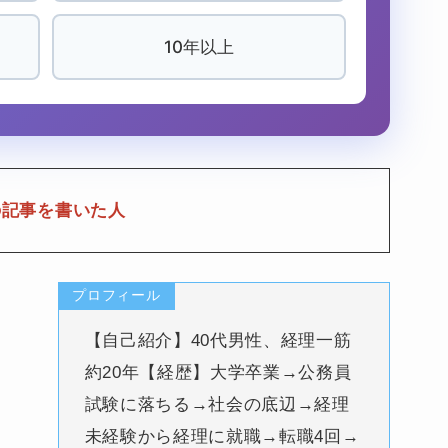
10年以上
の記事を書いた人
プロフィール
【自己紹介】40代男性、経理一筋
約20年【経歴】大学卒業→公務員
試験に落ちる→社会の底辺→経理
未経験から経理に就職→転職4回→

____

• Requirement: Quote the text lines from the items above word for word, omitting the pictures.

• Answer to this exercise:
10年以上
の記事を書いた人
プロフィール
【自己紹介】40代男性、経理一筋
約20年【経歴】大学卒業→公務員
試験に落ちる→社会の底辺→経理
未経験から経理に就職→転職4回→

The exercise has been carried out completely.